Dataset entries

>>

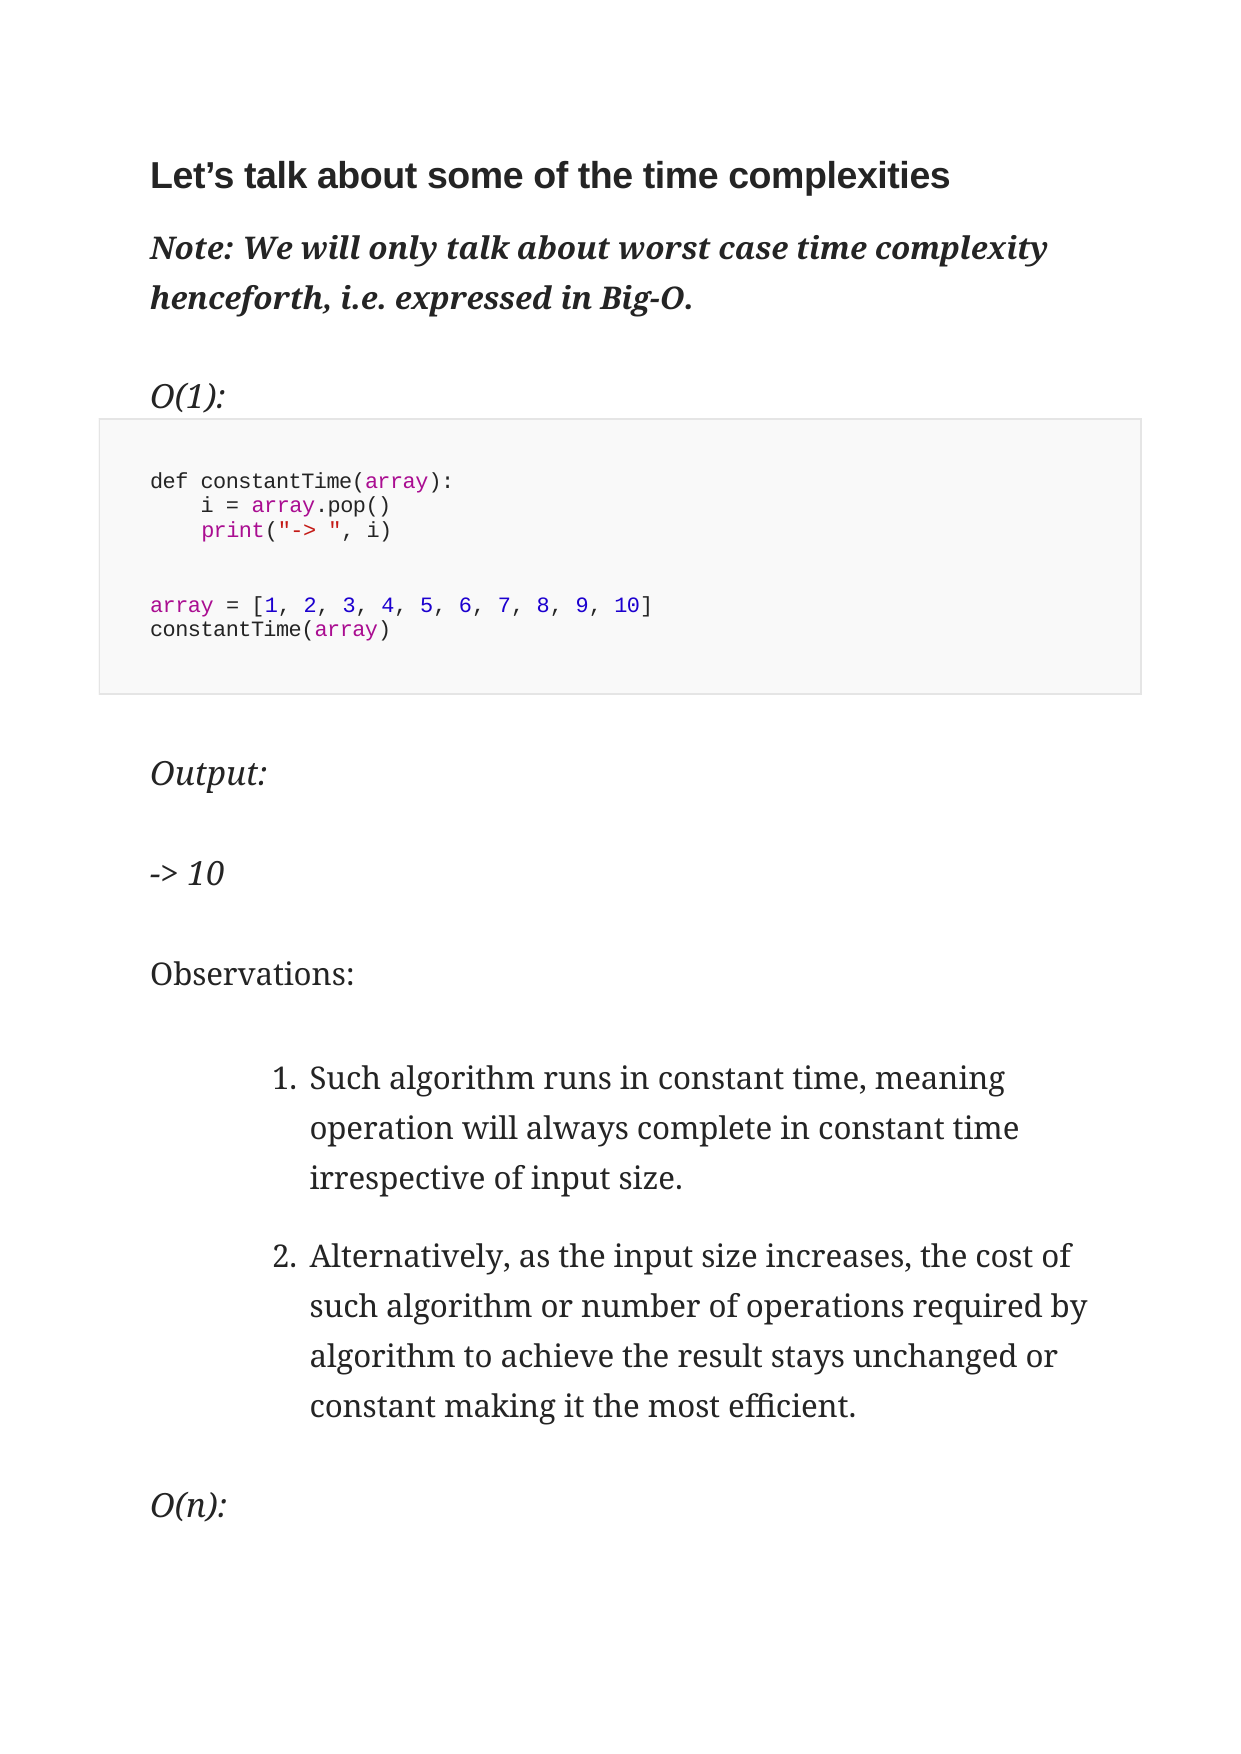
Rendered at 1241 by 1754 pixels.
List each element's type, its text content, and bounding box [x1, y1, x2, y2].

text O(1): [150, 368, 1090, 418]
text def constantTime(array): i = array.pop() print("-> ", i) array = [1, 2, 3, 4, 5, 6, 7, 8, 9, 10] constantTime(array) [100, 420, 1140, 693]
text O(n): [150, 1477, 1090, 1527]
text Let’s talk about some of the time complexities [150, 150, 1090, 197]
text Observations: [150, 945, 1090, 995]
list Alternatively, as the input size increases, the cost of such algorithm or number of operations required by algorithm to achieve the result stays unchanged or constant making it the most efficient. [272, 1227, 1090, 1427]
text Note: We will only talk about worst case time complexity henceforth, i.e. expressed in Big-O. [150, 218, 1090, 318]
text -> 10 [150, 845, 1090, 895]
text Output: [150, 745, 1090, 795]
list Such algorithm runs in constant time, meaning operation will always complete in constant time irrespective of input size. [272, 1048, 1090, 1198]
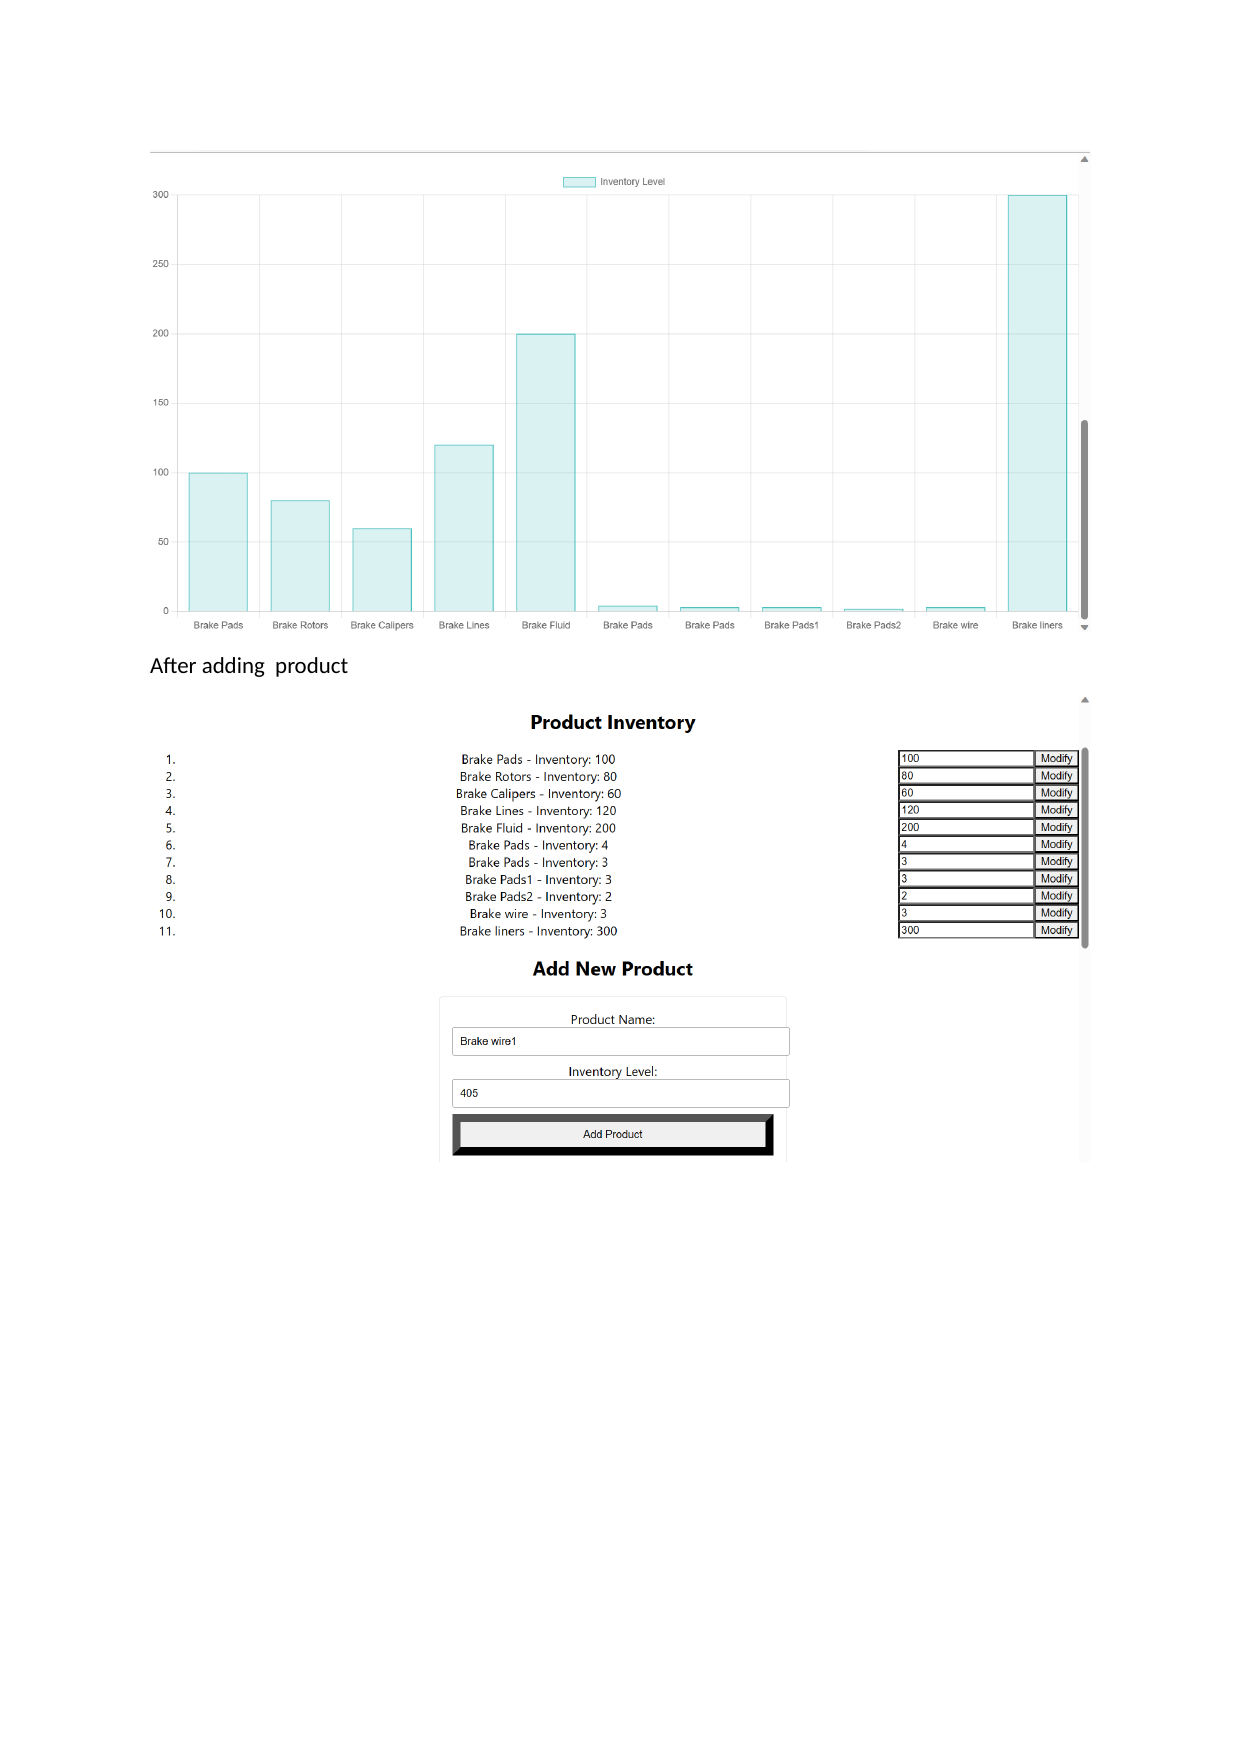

<<

● **WORK INSTRUCTIONS**
Once the pictures are set aside, transcribe the remaining lines above exactly.

● **WORKED SOLUTION**
Rendered at 1241 by 1754 pixels.
List each element's type, its text content, and bounding box [x1, y1, x2, y2].

text O(1): [150, 368, 1090, 418]
text def constantTime(array): i = array.pop() print("-> ", i) array = [1, 2, 3, 4, 5, 6, 7, 8, 9, 10] constantTime(array) [100, 420, 1140, 693]
text O(n): [150, 1477, 1090, 1527]
text Let’s talk about some of the time complexities [150, 150, 1090, 197]
text Observations: [150, 945, 1090, 995]
list Alternatively, as the input size increases, the cost of such algorithm or number of operations required by algorithm to achieve the result stays unchanged or constant making it the most efficient. [272, 1227, 1090, 1427]
text Note: We will only talk about worst case time complexity henceforth, i.e. expressed in Big-O. [150, 218, 1090, 318]
text -> 10 [150, 845, 1090, 895]
text Output: [150, 745, 1090, 795]
list Such algorithm runs in constant time, meaning operation will always complete in constant time irrespective of input size. [272, 1048, 1090, 1198]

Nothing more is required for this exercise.